Il 6 luglio, al castello di Moasca, in provincia di Asti, sono iniziate le selezioni per la Tiramisù World Cup. Si tratta di una competizione itinerante per non professionisti che culmina a Treviso con due premi finali destinati al miglior dolce classico e alla sua versione più creativa. Ormai, con buona pace di Borghese, più che una sfida tra ristoratori si tratta sempre più spesso di una battaglia tra privati e sovente veniamo infatti messi in guardia sulla bontà del tiramisù di qualche conoscente o parente. Per quanto mi riguarda, seppur negato in cucina, un risultato accettabile sono riuscito a ottenerlo pure io, ma preferisco comunque cimentarmi in qualcosa di ancora più basico e sbarazzino, che vagamente lo ricorda, cioè “Pavesini Nutella mascarpone e cocco”. Se vogliamo invece farne una questione di locali, TheFork ha stilato una lista dei migliori 12 d’Italia. A quest’elenco, come nota personale, mi permetto di aggiungere la declinazione che viene realizzata all’Antica Osteria l’Agania nella mia città natale, ad Arezzo, dove viene chiamato “Pigliamisù” e servito con al vertice una golosa colata di Nutella o confettura.

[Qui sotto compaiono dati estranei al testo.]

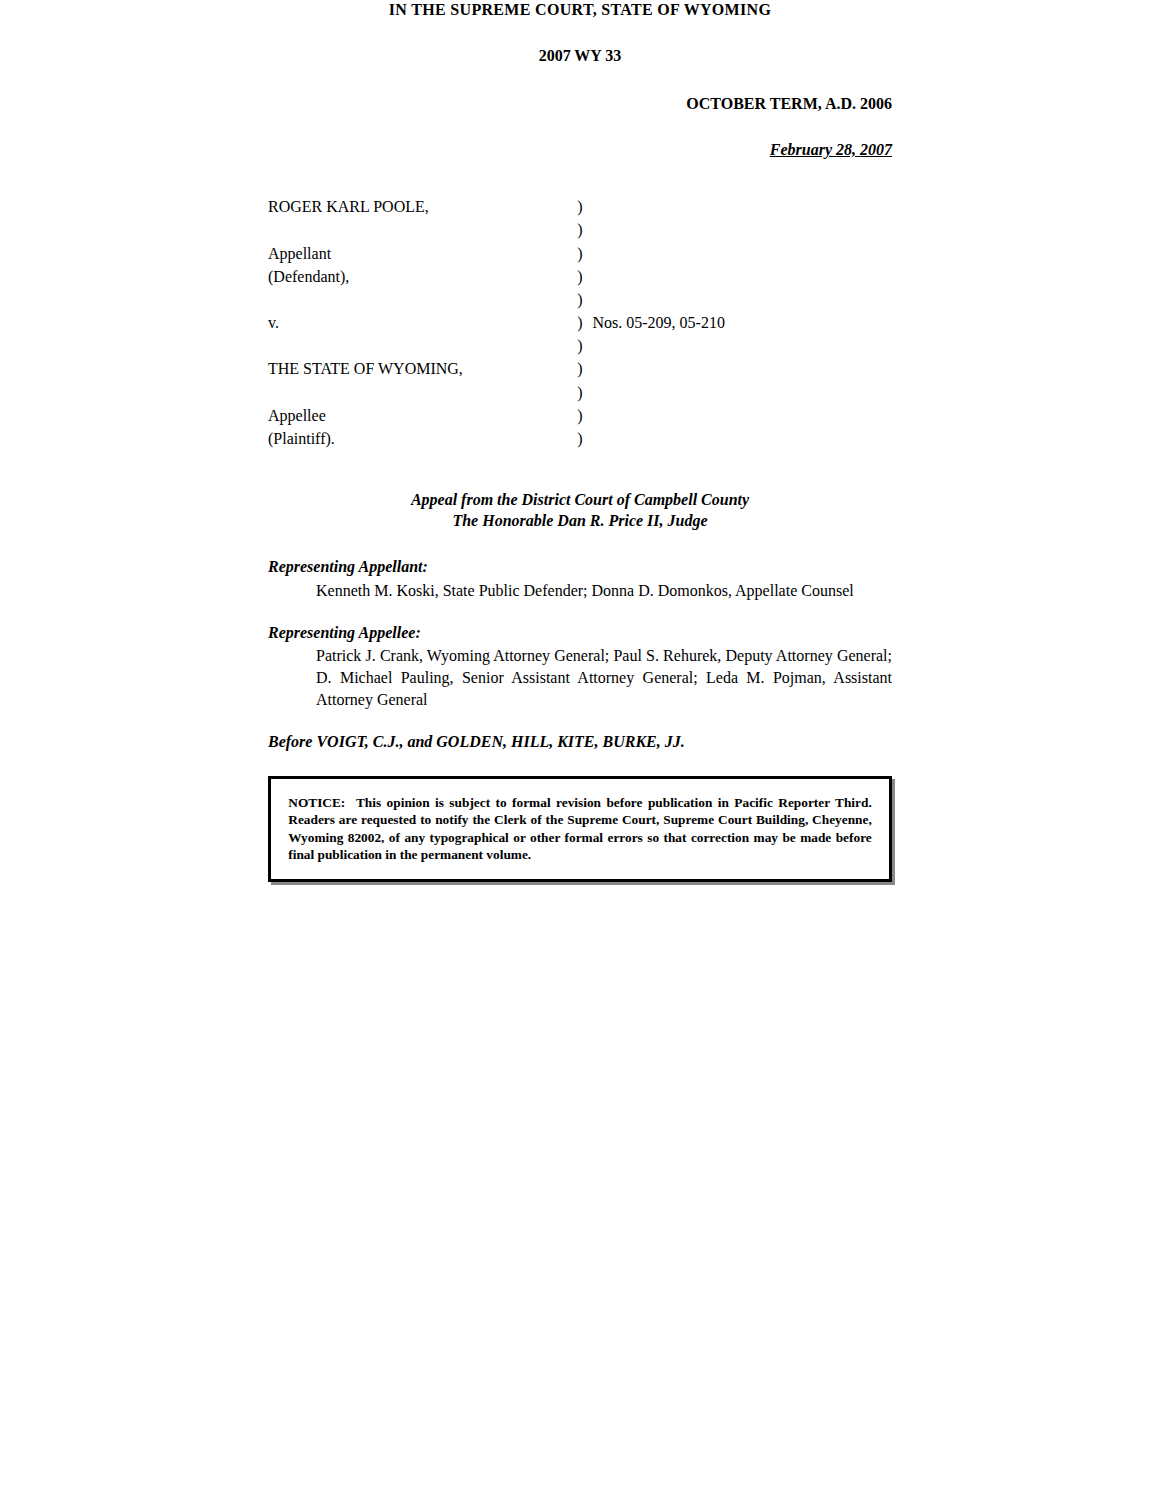In the Supreme Court, State of Wyoming
2007 WY 33
OCTOBER TERM, A.D. 2006
February 28, 2007
| ROGER KARL POOLE, | ) | |
| | ) | |
| Appellant | ) | |
| (Defendant), | ) | |
| | ) | |
| v. | ) | Nos. 05-209, 05-210 |
| | ) | |
| THE STATE OF WYOMING, | ) | |
| | ) | |
| Appellee | ) | |
| (Plaintiff). | ) | |
Appeal from the District Court of Campbell County
The Honorable Dan R. Price II, Judge
Representing Appellant:
Kenneth M. Koski, State Public Defender; Donna D. Domonkos, Appellate Counsel
Representing Appellee:
Patrick J. Crank, Wyoming Attorney General; Paul S. Rehurek, Deputy Attorney General; D. Michael Pauling, Senior Assistant Attorney General; Leda M. Pojman, Assistant Attorney General
Before VOIGT, C.J., and GOLDEN, HILL, KITE, BURKE, JJ.
NOTICE: This opinion is subject to formal revision before publication in Pacific Reporter Third. Readers are requested to notify the Clerk of the Supreme Court, Supreme Court Building, Cheyenne, Wyoming 82002, of any typographical or other formal errors so that correction may be made before final publication in the permanent volume.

Il “Pigliamisù”. Foto: Matteo Bendinelli

Il “Pigliamisù”. Foto: Matteo Bendinelli
Nonostante le varie diatribe sulla primogenitura e le preferenze creative nella realizzazione, bisogna constatare che il tiramisù è un dolce impossibile da non amare, capace di unire tutti i commensali per un piacevole momento a fine pasto. Sempre TheFork certifica proprio questo quando lo indica come il dolce più amato nel nostro Paese, seguito dal cheesecake. In vita mia non ho mai sentito dire “questo tiramisù non è buono”, nel peggiore dei casi (ma davvero nello scenario più brutto possibile) posso aver sentito commenti come “non mi fa impazzire, niente di speciale” e comunque assistere poi allo “spazzolamento” della porzione servita, senza lasciare alcun avanzo sul piatto o nella coppa. Risulta quindi essere particolarmente azzeccata per la materia in oggetto la massima di David Lynch: “Anche un pessimo caffè è meglio di niente caffè”; allo stesso modo, e penso di parlare a nome di tutto il mondo se non di tutto l’universo, concludo dicendo che “anche un pessimo tiramisù è meglio di niente tiramisù”.